Transitioning to electric mobility is a particularly appealing prospect in India because it addresses several problems at the same time – air pollution first and foremost. Every year, new scientific evidence puts the contribution of air pollution to early mortality into sharper focus; the State of Global Air report estimates that in 2017 alone, air pollution contributed to 1.2 million premature deaths in India. The life of a child born today in India will be an average of two years and six months shorter than it would have been without toxic air, due to the increased risk of conditions such as cancer, lung and heart disease, according to the State of Global Air. Children in buggies and prams also receive a higher dose of air pollution than adults due to their low elevation above the ground.

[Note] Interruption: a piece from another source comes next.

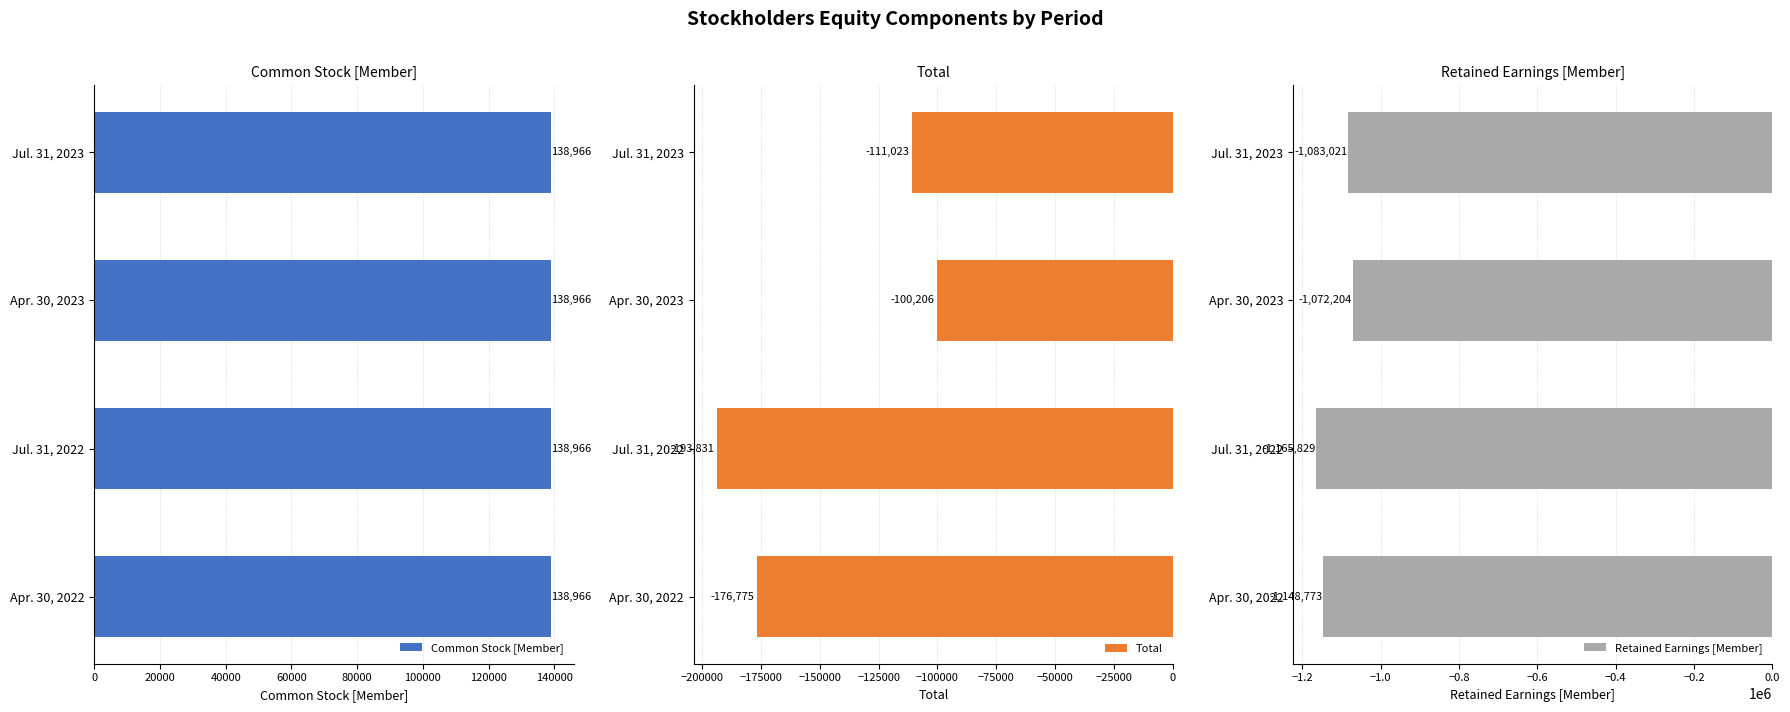

How many groups of bars are there?

4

The fact that there is a real incentive on the local population to make the jump is a real benefit. We are not even asking people to become conscientious environmentalists, we are asking them to think of their own lives in the city.
This is powerful because many people just aren't ideological -- and that may be a good thing. It's really ideology, not so much "religion," that is a force for democide.
And there are other motivations besides health for a transition away from conventional engines. “From a policy perspective,” Ghate says, “there are energy security concerns. We cannot afford to continue staying reliant [on] oil imports, it’s too risky for a big economy in a big country like India.”
This is always an interesting angle -- energy dependence on foreigners is not really a line that globalists like people talking about because it feeds into the traditional nationalist narratives of competition for scarce resources, but it honestly makes sense.
“E-rickshaws have emerged as a source of employment for many poor urban households,” says Shri Prakash, a transport and urban governance expert with the Energy and Resources Institute in Delhi. “They are light, low powered and reach a normal speed of 10-15kmph (6-9mph). With a shorter trip length than autos, that are able to carry passengers up to 15km at higher speeds, e-rickshaws serve a unique and well-established market niche.”
It would be easy, in this sort of economy, for the government to even incentivize people switching to electric rickshaws.
This could be a bright solution that grows over the 2020s.